For the treatment of adult patients with relapsed or refractory diffuse large B–cell lymphoma (DLBCL), not otherwise specified, including DLBCL arising from follicular lymphoma, after at least two lines of systemic therapy. This indication is approved under accelerated approval based on response rate. Continued approval for this indication may be contingent upon verification and description of clinical benefit in confirmatory trial(s).

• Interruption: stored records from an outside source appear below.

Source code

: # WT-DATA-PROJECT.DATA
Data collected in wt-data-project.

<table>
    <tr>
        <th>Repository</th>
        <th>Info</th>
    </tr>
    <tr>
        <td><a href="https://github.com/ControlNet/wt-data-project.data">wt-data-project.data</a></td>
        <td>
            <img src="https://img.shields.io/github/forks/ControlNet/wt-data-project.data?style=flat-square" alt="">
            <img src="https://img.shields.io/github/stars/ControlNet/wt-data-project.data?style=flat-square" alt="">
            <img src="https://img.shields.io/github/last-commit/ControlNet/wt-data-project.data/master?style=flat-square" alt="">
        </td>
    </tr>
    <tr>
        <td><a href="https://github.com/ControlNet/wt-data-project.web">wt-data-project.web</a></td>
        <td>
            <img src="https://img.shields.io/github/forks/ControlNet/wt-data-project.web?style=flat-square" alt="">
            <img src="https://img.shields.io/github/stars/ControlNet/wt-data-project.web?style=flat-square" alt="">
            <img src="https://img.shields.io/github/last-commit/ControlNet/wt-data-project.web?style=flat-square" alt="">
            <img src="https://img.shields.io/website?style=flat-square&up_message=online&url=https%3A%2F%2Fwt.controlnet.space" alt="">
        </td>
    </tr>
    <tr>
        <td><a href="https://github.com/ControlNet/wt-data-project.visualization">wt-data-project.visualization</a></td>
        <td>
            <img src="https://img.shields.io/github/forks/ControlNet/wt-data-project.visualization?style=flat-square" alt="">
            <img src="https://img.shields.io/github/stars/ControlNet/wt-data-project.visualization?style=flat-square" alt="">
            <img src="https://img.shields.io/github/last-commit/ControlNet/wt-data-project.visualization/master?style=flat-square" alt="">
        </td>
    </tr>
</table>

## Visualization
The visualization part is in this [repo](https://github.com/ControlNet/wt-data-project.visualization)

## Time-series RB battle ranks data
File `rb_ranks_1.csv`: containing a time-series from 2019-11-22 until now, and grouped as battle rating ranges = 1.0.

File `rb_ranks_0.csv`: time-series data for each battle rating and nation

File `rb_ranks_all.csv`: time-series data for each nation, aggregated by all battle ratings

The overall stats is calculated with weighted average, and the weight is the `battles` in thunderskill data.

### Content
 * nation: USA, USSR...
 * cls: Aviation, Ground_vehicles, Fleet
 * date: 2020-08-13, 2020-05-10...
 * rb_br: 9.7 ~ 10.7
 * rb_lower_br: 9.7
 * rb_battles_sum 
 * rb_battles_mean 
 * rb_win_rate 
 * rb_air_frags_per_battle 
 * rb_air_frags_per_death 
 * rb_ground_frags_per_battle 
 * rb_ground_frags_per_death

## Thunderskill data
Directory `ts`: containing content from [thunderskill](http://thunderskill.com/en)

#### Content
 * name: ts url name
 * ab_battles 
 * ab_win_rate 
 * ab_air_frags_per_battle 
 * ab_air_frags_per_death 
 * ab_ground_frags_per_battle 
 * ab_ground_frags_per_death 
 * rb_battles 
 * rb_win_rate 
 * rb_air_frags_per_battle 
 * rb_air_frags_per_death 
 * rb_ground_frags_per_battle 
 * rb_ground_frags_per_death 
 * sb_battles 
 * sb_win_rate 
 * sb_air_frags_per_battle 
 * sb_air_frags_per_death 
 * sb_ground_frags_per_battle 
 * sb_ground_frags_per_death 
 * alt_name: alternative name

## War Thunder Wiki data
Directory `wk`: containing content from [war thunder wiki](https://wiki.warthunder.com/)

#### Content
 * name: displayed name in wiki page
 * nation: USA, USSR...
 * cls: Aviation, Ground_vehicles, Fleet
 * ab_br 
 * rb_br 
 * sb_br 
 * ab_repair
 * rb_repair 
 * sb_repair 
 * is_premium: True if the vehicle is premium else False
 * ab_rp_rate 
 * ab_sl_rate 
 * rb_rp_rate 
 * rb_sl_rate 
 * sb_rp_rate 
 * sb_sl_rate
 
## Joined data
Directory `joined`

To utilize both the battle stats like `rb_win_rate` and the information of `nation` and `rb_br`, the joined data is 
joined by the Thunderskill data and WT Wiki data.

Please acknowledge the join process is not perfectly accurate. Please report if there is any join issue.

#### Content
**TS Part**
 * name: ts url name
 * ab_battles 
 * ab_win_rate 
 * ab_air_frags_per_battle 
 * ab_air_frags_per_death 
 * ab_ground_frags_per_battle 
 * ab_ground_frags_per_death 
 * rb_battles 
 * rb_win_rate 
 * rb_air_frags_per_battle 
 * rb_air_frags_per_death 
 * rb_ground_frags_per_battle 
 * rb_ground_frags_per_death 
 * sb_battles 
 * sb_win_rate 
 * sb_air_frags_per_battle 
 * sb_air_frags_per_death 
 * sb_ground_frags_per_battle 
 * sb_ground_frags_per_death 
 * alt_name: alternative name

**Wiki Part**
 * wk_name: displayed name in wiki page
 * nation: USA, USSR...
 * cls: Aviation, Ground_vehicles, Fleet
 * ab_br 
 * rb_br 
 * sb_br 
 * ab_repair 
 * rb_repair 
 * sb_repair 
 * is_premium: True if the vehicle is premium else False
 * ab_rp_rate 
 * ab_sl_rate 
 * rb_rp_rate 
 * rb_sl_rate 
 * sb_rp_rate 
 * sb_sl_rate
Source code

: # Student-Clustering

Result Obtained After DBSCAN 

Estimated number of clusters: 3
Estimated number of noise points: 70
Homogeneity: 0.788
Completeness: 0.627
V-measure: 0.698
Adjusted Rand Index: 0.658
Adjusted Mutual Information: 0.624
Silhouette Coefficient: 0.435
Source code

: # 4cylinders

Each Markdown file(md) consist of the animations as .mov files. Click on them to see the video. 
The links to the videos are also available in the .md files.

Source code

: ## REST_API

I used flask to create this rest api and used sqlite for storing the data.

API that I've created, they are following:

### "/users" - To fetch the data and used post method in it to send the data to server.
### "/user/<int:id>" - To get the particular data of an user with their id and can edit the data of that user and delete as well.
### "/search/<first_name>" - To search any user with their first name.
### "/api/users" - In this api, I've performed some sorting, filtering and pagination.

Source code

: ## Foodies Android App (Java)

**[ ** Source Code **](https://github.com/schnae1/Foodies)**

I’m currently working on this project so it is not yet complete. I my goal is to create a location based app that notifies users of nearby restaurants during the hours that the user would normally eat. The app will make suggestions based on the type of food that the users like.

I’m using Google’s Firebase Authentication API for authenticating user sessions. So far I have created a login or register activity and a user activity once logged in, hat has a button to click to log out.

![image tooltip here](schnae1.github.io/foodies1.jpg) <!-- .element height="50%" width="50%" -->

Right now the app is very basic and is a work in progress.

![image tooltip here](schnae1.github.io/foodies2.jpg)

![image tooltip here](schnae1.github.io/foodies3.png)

SELECT IMPORTANT SAFETY INFORMATION
Warnings and Precautions
Thrombocytopenia: Monitor platelet counts throughout treatment. Manage with dose interruption and/or reduction and supportive care.
Neutropenia: Monitor neutrophil counts throughout treatment. Manage with dose interruption and/or reduction and granulocyte colony–stimulating factors.
Gastrointestinal Toxicity: Nausea, vomiting, diarrhea, anorexia, and weight loss may occur. Provide antiemetic prophylaxis. Manage with dose interruption and/or reduction, antiemetics, and supportive care.
Hyponatremia: Monitor serum sodium levels throughout treatment. Correct for concurrent hyperglycemia and high serum paraprotein levels. Manage with dose interruption, reduction, or discontinuation, and supportive care.
Serious Infection: Monitor for infection and treat promptly.
Neurological Toxicity: Advise patients to refrain from driving and engaging in hazardous occupations or activities until neurological toxicity resolves. Optimize hydration status and concomitant medications to avoid dizziness or mental status changes.
Embryo–Fetal Toxicity: Can cause fetal harm. Advise females of reproductive potential and males with a female partner of reproductive potential, of the potential risk to a fetus and use of effective contraception.
Cataract: Cataracts may develop or progress. Treatment of cataracts usually requires surgical removal of the cataract.
Adverse Reactions
The most common adverse reactions (≥20%) in patients with multiple myeloma who receive XVd are fatigue, nausea, decreased appetite, diarrhea, peripheral neuropathy, upper respiratory tract infection, decreased weight, cataract and vomiting. Grade 3–4 laboratory abnormalities (≥10%) are thrombocytopenia, lymphopenia, hypophosphatemia, anemia, hyponatremia and neutropenia. In the BOSTON trial, fatal adverse reactions occurred in 6% of patients within 30 days of last treatment. Serious adverse reactions occurred in 52% of patients. Treatment discontinuation rate due to adverse reactions was 19%.
The most common adverse reactions (≥20%) in patients with multiple myeloma who receive Xd are thrombocytopenia, fatigue, nausea, anemia, decreased appetite, decreased weight, diarrhea, vomiting, hyponatremia, neutropenia, leukopenia, constipation, dyspnea and upper respiratory tract infection. In the STORM trial, fatal adverse reactions occurred in 9% of patients. Serious adverse reactions occurred in 58% of patients. Treatment discontinuation rate due to adverse reactions was 27%.
The most common adverse reactions (incidence ≥20%) in patients with DLBCL, excluding laboratory abnormalities, are fatigue, nausea, diarrhea, appetite decrease, weight decrease, constipation, vomiting, and pyrexia. Grade 3–4 laboratory abnormalities (≥15%) are thrombocytopenia, lymphopenia, neutropenia, anemia, and hyponatremia. In the SADAL trial, fatal adverse reactions occurred in 3.7% of patients within 30 days, and 5% of patients within 60 days of last treatment; the most frequent fatal adverse reactions was infection (4.5% of patients). Serious adverse reactions occurred in 46% of patients; the most frequent serious adverse reaction was infection (21% of patients). Discontinuation due to adverse reactions occurred in 17% of patients.